TEXT PASSAGE.
If you were a liberal griefer, I'd say you should be ashamed of yourself for insisting that the government should force poor people to insure rich people's cars for them.
And then what would you say?
Well, it's a good thing I'm not a liberal griefer, then.
Nice catch, though.
That's true Ken, but that isn't RC's point. Remember, we are using logic. Court's use legal reasoning and suck the holy cock of stari decisis. Using those two tools. RC is addressing the path, using those two tools, to get to the ....ahem.... legal conclusion that the mandate is constitutional.
I'm not saying there isn't a constitutional argument for the individual mandate. I used to confine my statements on this, mostly, to, "ObamaCare sucks even if it is constitutional".
That having been said, there are legitimate arguments against it, too. I maintain that there are holes in the argument showing precedent for mandates like this, and I've outlined some of those in this thread already.

INFORMATION SUPPLIED.
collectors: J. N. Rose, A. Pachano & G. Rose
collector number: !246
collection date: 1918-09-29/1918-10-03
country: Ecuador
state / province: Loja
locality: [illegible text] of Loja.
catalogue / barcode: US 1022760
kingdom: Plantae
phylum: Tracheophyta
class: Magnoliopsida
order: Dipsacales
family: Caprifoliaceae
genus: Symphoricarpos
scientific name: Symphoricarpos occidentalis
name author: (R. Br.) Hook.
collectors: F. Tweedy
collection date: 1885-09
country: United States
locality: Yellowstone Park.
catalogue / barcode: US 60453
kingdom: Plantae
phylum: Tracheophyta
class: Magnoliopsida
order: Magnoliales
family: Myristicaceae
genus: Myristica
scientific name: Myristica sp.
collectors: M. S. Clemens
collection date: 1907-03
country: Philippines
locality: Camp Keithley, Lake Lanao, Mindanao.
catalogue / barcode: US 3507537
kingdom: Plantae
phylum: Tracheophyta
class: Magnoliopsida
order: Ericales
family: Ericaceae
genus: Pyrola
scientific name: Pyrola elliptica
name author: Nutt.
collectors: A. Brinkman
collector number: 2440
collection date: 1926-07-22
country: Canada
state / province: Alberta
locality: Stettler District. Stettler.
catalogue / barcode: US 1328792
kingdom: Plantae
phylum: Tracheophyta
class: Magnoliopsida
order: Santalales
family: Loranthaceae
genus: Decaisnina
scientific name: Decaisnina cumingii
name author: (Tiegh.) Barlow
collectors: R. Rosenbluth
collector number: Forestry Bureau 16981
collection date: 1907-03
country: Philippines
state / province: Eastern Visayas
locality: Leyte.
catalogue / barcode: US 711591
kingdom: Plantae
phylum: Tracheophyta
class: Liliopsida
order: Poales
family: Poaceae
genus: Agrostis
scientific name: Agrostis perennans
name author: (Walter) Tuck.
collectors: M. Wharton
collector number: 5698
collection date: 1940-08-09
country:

EXERCISE SET.
a) Translate into Spanish this sentence from the comment thread on the individual mandate: "That having been said, there are legitimate arguments against it, too."
b) In the comment thread on the individual mandate, what statement did the writer who mentions ObamaCare say they used to mostly confine themselves to?
c) Write the next part of the comment thread on the individual mandate, picking up after its final sentence.

TASK RESULTS.
a) Dicho esto, también hay argumentos legítimos en contra.

b) "ObamaCare sucks even if it is constitutional."

c)
As far as stari decisis is concerned, when you have a relatively small case that sets a precedent, it may be incorrect to perpetuate that precedent through later decisions. If there is a wrong that's being perpetuated, there has to be an inflection point, somewhere, when the Court says "Enough!".
These questions come before the Court periodically. The Dred Scott decision, for all I know, was perfectly consistent with precedent. But I've never heard anyone of consequence defend that decision as anything but a steaming pile.
Would approving of the individual mandate be as bad as the Dred Scott decision? No! But it shows there's an inflection point in there somewhere, where following precedent can lead to decisions almost everyone thinks are inconsistent with both the spirit and the letter of the Constitution.
I suppose there are at least two kinds of decisions: decisions where the question is which general rule to follow and decisions where the question is what the general rule is.
Maybe the insurance mandate is a question of what the general rule is.
I suppose there are at least two kinds of decisions: decisions where the question is which general rule to follow and decisions where the question is what the general rule is.
In other words, I can imagine that stare decisis would be more compelling in some kinds of cases but not as much in others.
stare decisis is valuable because having consistent, knowable laws is almost as important to the Rule of Law as having just laws is.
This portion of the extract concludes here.